* What to produce *
Transcribe the records verbatim, images excluded.

◇ ◇ ◇ ◇

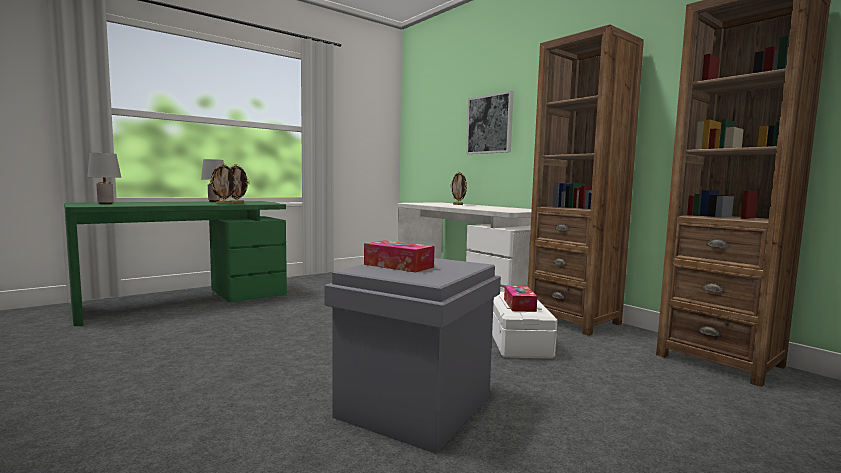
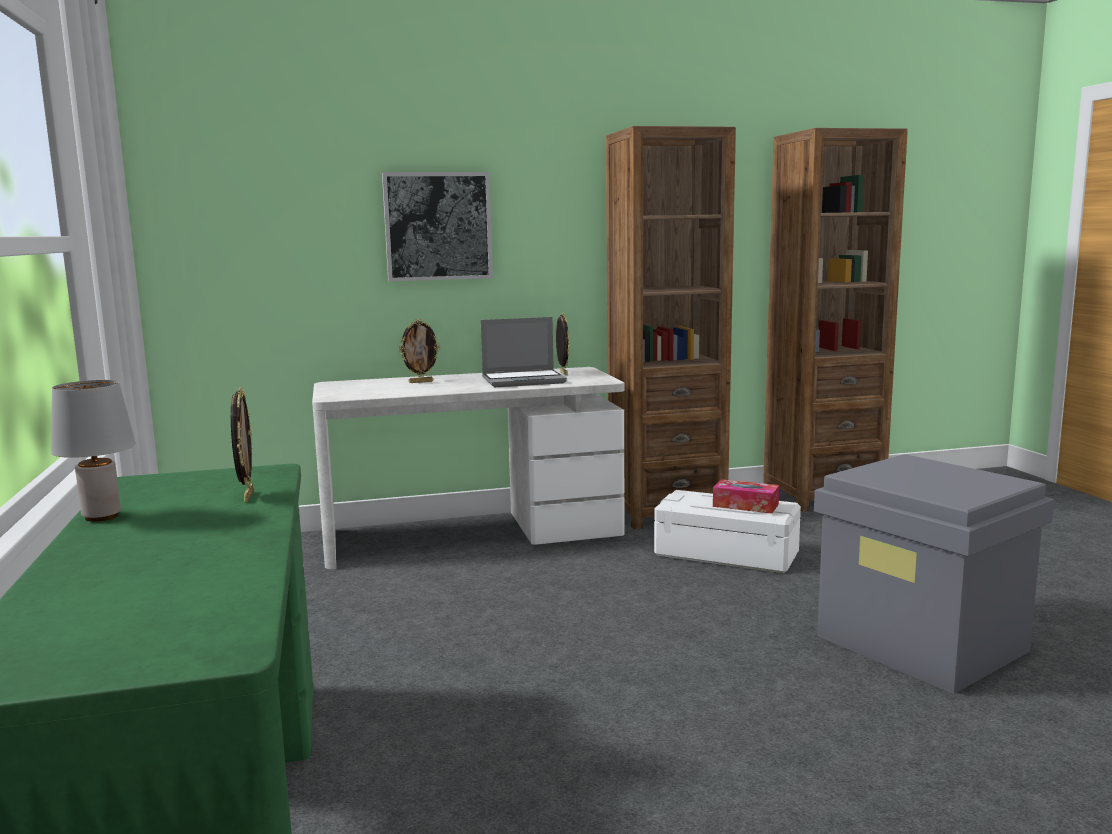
camera: 65 degrees left, 5 degrees up
(105, 203) = (134, 630): grey table lamp -> none
(224, 204) = (272, 506): picture frame -> picture frame (563, 373)
(398, 266) = (926, 484): tissue box -> none
(486, 208) = (524, 380): none -> laptop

◇ ◇ ◇ ◇

* Response area *
camera: 65 degrees left, 5 degrees up
(105, 203) = (134, 630): grey table lamp -> none
(224, 204) = (272, 506): picture frame -> picture frame (563, 373)
(398, 266) = (926, 484): tissue box -> none
(486, 208) = (524, 380): none -> laptop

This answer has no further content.